Just as clicking on an author’s name in PubMed can bring up all the articles he or she has written, these interoperable identifiers, once assigned to research models, make it possible to connect the studies employing those models.  Effectively, these identifiers can tie together the three components that underpin data-driven discovery—the literature, the supporting data, and the analytical tools—thus enhancing discoverability and streamlining scientific communication.

NLM’s long-standing role in collecting, organizing, and making available the biomedical literature positions us well to take on the task of tracking research models, but is that something we should do?

If so, what might that library of models look like? What else should it include? And how useful would this library of models be to you?

Photo credit (stool, top): Doug Belshaw [Flickr (CC BY 2.0) | erased text from original]

4 thoughts on “Models: The Third Leg in Data-Driven Discovery

  1. This is an exciting idea with the potential for creating a new way of mining scientific work. It includes at least two areas in need of testing, in my opinion:
    – what sorts of models in what areas of research might be a good starting point, based on potential user perceptions and
    – what descriptors would be needed, or whether RRIDs would be sufficient. I’m thinking especially of the social scientist’s need to find a model analogous to what they need.
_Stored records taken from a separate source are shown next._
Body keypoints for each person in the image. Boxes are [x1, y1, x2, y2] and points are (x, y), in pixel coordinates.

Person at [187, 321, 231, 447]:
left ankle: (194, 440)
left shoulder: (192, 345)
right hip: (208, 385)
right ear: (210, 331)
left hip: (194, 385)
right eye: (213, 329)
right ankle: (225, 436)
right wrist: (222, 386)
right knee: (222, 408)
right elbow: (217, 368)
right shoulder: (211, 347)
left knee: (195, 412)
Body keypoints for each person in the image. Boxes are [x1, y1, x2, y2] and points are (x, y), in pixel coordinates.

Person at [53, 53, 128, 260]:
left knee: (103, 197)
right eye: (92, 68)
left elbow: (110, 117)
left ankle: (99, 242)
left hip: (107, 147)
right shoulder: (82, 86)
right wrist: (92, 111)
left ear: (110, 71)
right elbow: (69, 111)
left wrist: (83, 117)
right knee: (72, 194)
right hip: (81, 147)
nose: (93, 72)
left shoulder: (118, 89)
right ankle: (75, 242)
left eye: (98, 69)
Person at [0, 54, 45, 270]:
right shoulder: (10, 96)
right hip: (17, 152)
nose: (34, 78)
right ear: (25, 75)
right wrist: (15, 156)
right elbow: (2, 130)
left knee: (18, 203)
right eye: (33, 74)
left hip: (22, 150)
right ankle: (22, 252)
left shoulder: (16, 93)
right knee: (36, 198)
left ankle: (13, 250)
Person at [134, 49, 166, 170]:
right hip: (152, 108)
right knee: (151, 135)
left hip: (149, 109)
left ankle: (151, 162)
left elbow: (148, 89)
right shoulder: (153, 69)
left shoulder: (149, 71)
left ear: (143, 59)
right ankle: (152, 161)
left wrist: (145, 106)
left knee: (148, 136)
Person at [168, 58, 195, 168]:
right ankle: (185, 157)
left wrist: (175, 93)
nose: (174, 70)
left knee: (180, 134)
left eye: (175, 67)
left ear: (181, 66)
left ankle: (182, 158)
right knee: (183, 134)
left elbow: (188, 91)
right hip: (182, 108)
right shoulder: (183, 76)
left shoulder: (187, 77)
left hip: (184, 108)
  2. Since one of the purposes of a library is to curate information and knowledge, I think it makes absolute sense that libraries, especially the NLM, do this.

  3. I’ve been meaning to comment on this blog for a while. Your take on this is spot on. I would love to see pubmed become an access point for published models. Our European and New Zealand colleagues has some experience in building model repositories, eg biomodels. What’s missing is being able to go from the publication, eg PubMed, directly to the model. This would be incredibly useful. The key however is curation. Most of the models at these repositories are curated, meaning a check is made that the published model actually produces the published results. In addition, metadata is added to the model to assist in searching and to assist simulation tools. The scientific quality of the paper is not judged by this process, that’s for the manuscript reviewers. I think without curation the repositories would be largely full of models that didn’t work as published. For example before the advent of standards such as SBML, the bulk of published models were non-functional. This was discovered early on by the curators of repositories.

    All the models on these repositories tend to be based on existing modeling markup languages. I don’t think the repositories store raw code such as Matlab etc. however there is probably a need to store such data. In terms of preference I would always vote for standard non-executable formats such as SBML, NeuroML and CellML simple because you can do a lot more with them. There will however be cases where the authors only have raw executable code so some mechanism needs to be in place to support that.

    As for what models should look like, in the long term I’d like to see models published so that they include all the information necessary to reproduce, validate and reuse the model. I think you might be thinking along similar lines but that would be a long term project. In the short term a link from Pubmed either to NLM’s own repository or to the CellML and biomodels repositories would be a huge benefit to the modeling community.